▶ **与えられた一覧**
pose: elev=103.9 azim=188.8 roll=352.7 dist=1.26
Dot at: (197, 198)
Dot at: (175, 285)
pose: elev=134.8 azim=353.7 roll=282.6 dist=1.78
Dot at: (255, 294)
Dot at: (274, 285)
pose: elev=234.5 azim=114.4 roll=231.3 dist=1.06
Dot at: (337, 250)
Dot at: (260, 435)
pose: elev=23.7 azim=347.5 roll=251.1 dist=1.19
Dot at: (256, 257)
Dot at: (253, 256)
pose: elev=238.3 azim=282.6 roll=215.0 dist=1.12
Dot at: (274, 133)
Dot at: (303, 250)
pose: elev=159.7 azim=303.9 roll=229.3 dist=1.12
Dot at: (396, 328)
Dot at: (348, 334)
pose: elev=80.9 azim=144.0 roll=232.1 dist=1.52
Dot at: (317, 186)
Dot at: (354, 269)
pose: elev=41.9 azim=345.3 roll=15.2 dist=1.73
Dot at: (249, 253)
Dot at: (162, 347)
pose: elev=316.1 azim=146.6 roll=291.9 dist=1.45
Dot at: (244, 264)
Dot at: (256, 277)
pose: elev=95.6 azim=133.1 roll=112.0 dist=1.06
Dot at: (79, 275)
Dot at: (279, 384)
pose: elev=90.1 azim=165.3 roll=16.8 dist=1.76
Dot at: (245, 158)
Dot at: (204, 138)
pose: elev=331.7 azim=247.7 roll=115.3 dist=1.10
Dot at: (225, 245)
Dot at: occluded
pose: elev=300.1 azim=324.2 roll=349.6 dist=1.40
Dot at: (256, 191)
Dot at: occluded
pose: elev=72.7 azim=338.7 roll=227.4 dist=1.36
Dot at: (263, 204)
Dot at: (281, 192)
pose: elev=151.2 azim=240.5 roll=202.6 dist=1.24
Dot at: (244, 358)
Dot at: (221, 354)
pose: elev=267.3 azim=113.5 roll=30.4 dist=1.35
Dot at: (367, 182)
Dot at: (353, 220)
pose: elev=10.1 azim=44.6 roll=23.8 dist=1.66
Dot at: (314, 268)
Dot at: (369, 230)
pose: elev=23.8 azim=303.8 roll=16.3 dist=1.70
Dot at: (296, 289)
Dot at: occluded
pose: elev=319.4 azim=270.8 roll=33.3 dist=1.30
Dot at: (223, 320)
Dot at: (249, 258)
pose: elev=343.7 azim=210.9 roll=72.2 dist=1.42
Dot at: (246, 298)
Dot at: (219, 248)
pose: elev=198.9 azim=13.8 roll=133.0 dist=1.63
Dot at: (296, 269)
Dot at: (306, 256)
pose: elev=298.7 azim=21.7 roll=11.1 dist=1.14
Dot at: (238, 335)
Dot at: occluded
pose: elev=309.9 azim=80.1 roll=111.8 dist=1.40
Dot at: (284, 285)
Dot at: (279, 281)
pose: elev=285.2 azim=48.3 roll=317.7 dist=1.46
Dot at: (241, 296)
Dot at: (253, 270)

▶ **課題内容**
上の一覧を最初の行から最後の行まですべて、JSON形式の文字列配列に書き換えてください。1行を1要素とし、空行は除外してください。

▶ **回答**
[
  "pose: elev=103.9 azim=188.8 roll=352.7 dist=1.26",
  "Dot at: (197, 198)",
  "Dot at: (175, 285)",
  "pose: elev=134.8 azim=353.7 roll=282.6 dist=1.78",
  "Dot at: (255, 294)",
  "Dot at: (274, 285)",
  "pose: elev=234.5 azim=114.4 roll=231.3 dist=1.06",
  "Dot at: (337, 250)",
  "Dot at: (260, 435)",
  "pose: elev=23.7 azim=347.5 roll=251.1 dist=1.19",
  "Dot at: (256, 257)",
  "Dot at: (253, 256)",
  "pose: elev=238.3 azim=282.6 roll=215.0 dist=1.12",
  "Dot at: (274, 133)",
  "Dot at: (303, 250)",
  "pose: elev=159.7 azim=303.9 roll=229.3 dist=1.12",
  "Dot at: (396, 328)",
  "Dot at: (348, 334)",
  "pose: elev=80.9 azim=144.0 roll=232.1 dist=1.52",
  "Dot at: (317, 186)",
  "Dot at: (354, 269)",
  "pose: elev=41.9 azim=345.3 roll=15.2 dist=1.73",
  "Dot at: (249, 253)",
  "Dot at: (162, 347)",
  "pose: elev=316.1 azim=146.6 roll=291.9 dist=1.45",
  "Dot at: (244, 264)",
  "Dot at: (256, 277)",
  "pose: elev=95.6 azim=133.1 roll=112.0 dist=1.06",
  "Dot at: (79, 275)",
  "Dot at: (279, 384)",
  "pose: elev=90.1 azim=165.3 roll=16.8 dist=1.76",
  "Dot at: (245, 158)",
  "Dot at: (204, 138)",
  "pose: elev=331.7 azim=247.7 roll=115.3 dist=1.10",
  "Dot at: (225, 245)",
  "Dot at: occluded",
  "pose: elev=300.1 azim=324.2 roll=349.6 dist=1.40",
  "Dot at: (256, 191)",
  "Dot at: occluded",
  "pose: elev=72.7 azim=338.7 roll=227.4 dist=1.36",
  "Dot at: (263, 204)",
  "Dot at: (281, 192)",
  "pose: elev=151.2 azim=240.5 roll=202.6 dist=1.24",
  "Dot at: (244, 358)",
  "Dot at: (221, 354)",
  "pose: elev=267.3 azim=113.5 roll=30.4 dist=1.35",
  "Dot at: (367, 182)",
  "Dot at: (353, 220)",
  "pose: elev=10.1 azim=44.6 roll=23.8 dist=1.66",
  "Dot at: (314, 268)",
  "Dot at: (369, 230)",
  "pose: elev=23.8 azim=303.8 roll=16.3 dist=1.70",
  "Dot at: (296, 289)",
  "Dot at: occluded",
  "pose: elev=319.4 azim=270.8 roll=33.3 dist=1.30",
  "Dot at: (223, 320)",
  "Dot at: (249, 258)",
  "pose: elev=343.7 azim=210.9 roll=72.2 dist=1.42",
  "Dot at: (246, 298)",
  "Dot at: (219, 248)",
  "pose: elev=198.9 azim=13.8 roll=133.0 dist=1.63",
  "Dot at: (296, 269)",
  "Dot at: (306, 256)",
  "pose: elev=298.7 azim=21.7 roll=11.1 dist=1.14",
  "Dot at: (238, 335)",
  "Dot at: occluded",
  "pose: elev=309.9 azim=80.1 roll=111.8 dist=1.40",
  "Dot at: (284, 285)",
  "Dot at: (279, 281)",
  "pose: elev=285.2 azim=48.3 roll=317.7 dist=1.46",
  "Dot at: (241, 296)",
  "Dot at: (253, 270)"
]